Di fronte alla richiesta di autorizzazione della magistratura i grillini non hanno potuto sottrarsi all’obbligo di riconoscere che, se reato ci fu, non venne commesso solo da Salvini ma da tutto il governo, a nome del quale ha parlato il presidente del Consiglio in persona, Giuseppe Conte, dopo che il suo vice Luigi Di Maio si era offerto, bontà sua, a testimoniare al processo a favore del suo omologo leghista, ministro dell’Interno e imputato.

Questo comportamento dei grillini, misto di lealtà e di furbizia, ma forse più della seconda che della prima, presupponeva una tale disponibilità dell’imputato a lasciarsi processare da accettare che i suoi alleati di governo votassero al Senato per l’autorizzazione. “Se lui stesso vuole il processo, perché deluderlo o contraddirlo ?”, aveva chiesto Di Maio, sornione, in un salotto televisivo gustandosi lo scampato pericolo- secondo lui- di chiedere ai propri compagni di partito di scendere dal pero della loro ostilità di principio ad ogni forma di immunità o protezione, per quanto prevista dalla Costituzione, e di misurarsi con la realtà di un no alla magistratura per difendere le prerogative di governo da essa contestate.

Salvini a questo gioco più furbo, ripeto, che leale, si è alla fine rivoltato. E ciò un po’ per una questione di principio, per il rispetto dovuto a una prerogativa garantita dalla Costituzione a tutela della separazione dei poteri -che i leghisti impararono ad apprezzare quando passarono dall’opposizione alle esperienze di governo con Silvio Berlusconi- e un po’ per una questione pratica più che comprensibile. Che è questa: il rischio di vedersi condannato al processo e di subirne gli effetti preclusivi come ministro e politico, anche con la sola sentenza di primo grado, sufficiente a fare scattare una legge chiamata Severino, dal nome della ministra della Giustizia dell’epoca in cui fu emanata.

Deciso a questo punto ad avvalersi delle prerogative costituzionali, che gli consentono di non essere processato se il Senato gli riconosce -come d’altronde gli riconoscono pure Conte e di Maio- di essersi mosso nella vicenda della nave Diciotti nel superiore interesse pubblico, esplicitamente indicato in una leggeGazzetta.jpg costituzionale attuativa del già citato articolo 96, Salvini ha schiacciato -per tornare alla metafora iniziale- lo zampino della gatta grillina sul lardo della furbizia o, peggio ancora, del doppio gioco. E ha messo i suoi alleati di governo nei guai, in vista delle votazioni che dovranno svolgersi sulla sua vicenda prima nella giunta competente e poi nell’aula del Senato, peraltro in un arco di novanta giorni che coincide con un bel po’ di campagne elettorali per il rinnovo di Consigli regionali e del Parlamento Europeo. Dai cui risultati dipende, non meno che da altri fattori, e forse anche di più, anche la sopravvivenza del governo gialloverde.
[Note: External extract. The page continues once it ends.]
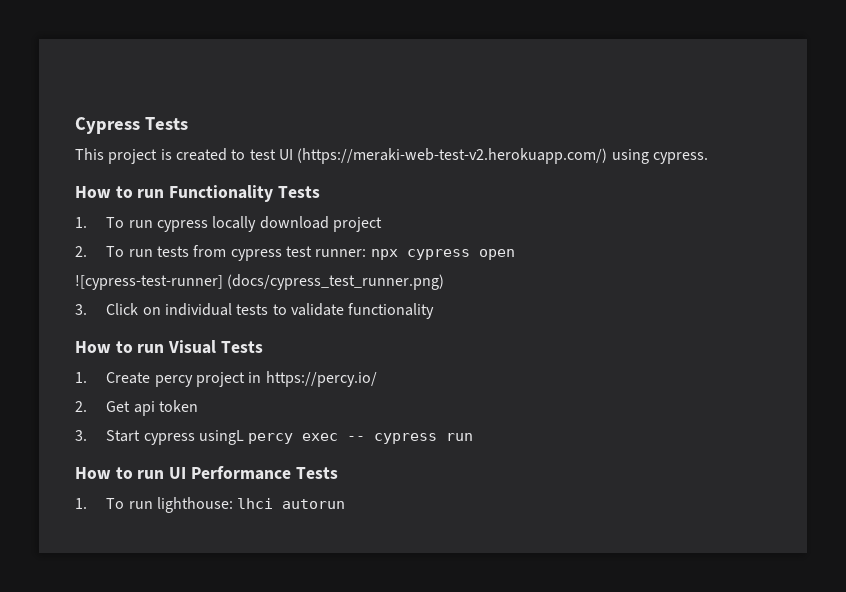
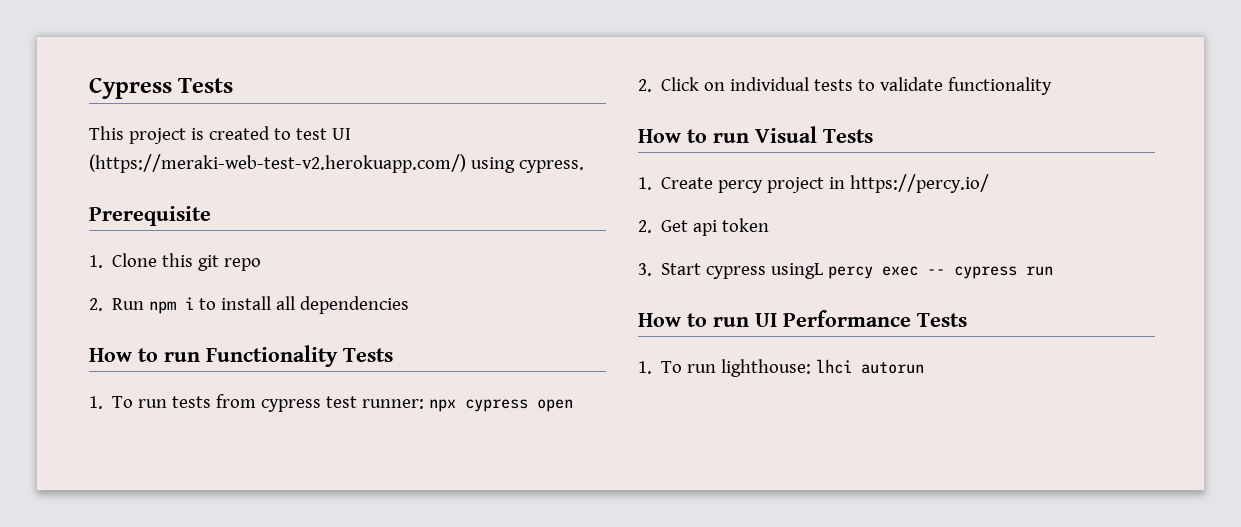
(708, 158) none -> [89,206,211,226] [89,253,262,271] [89,296,410,314] // Prerequisite // 1. Clone this git repo // 2. Run npm i to install all dependencies
[157,216,383,232] [75,246,153,257] cypress locally download project // 2. To run -> (168, 403) none
[75,274,445,290] [75,304,87,315] ![cypress-test-runner] (docs/cypress_test_runner.png) // 3. -> [638,79,652,92] 2.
La situazione, avvertita come pericolosa questa volta persino dal solitamente serafico Conte, oltre ad arroventare il dibattito politico fuori e dentro la maggioranza -con le opposizioni anch’esse divisesi sul da farsi, tra i forzisti di Silvio Berlusconi -per esempio-decisi al pari della destra di Meloni a sostenere Salvini e i piddini di ogni tendenza a cavalcare invece la vicenda giudiziaria contro il ministro dell’Interno- ha naturalmente scatenato la fantasia generalmente brillante dei vignettisti e dei titolisti delle prime pagine. Brillante, però, con una eccezione almeno a mio parere: quella di Mauro Biani, che sul manifesto si è lasciato prendere la mano dall’antisalvinismo ed ha in qualche modo paragonato il processo al ministro dell’Interno a quello di Norimberga contro i boia nazisti.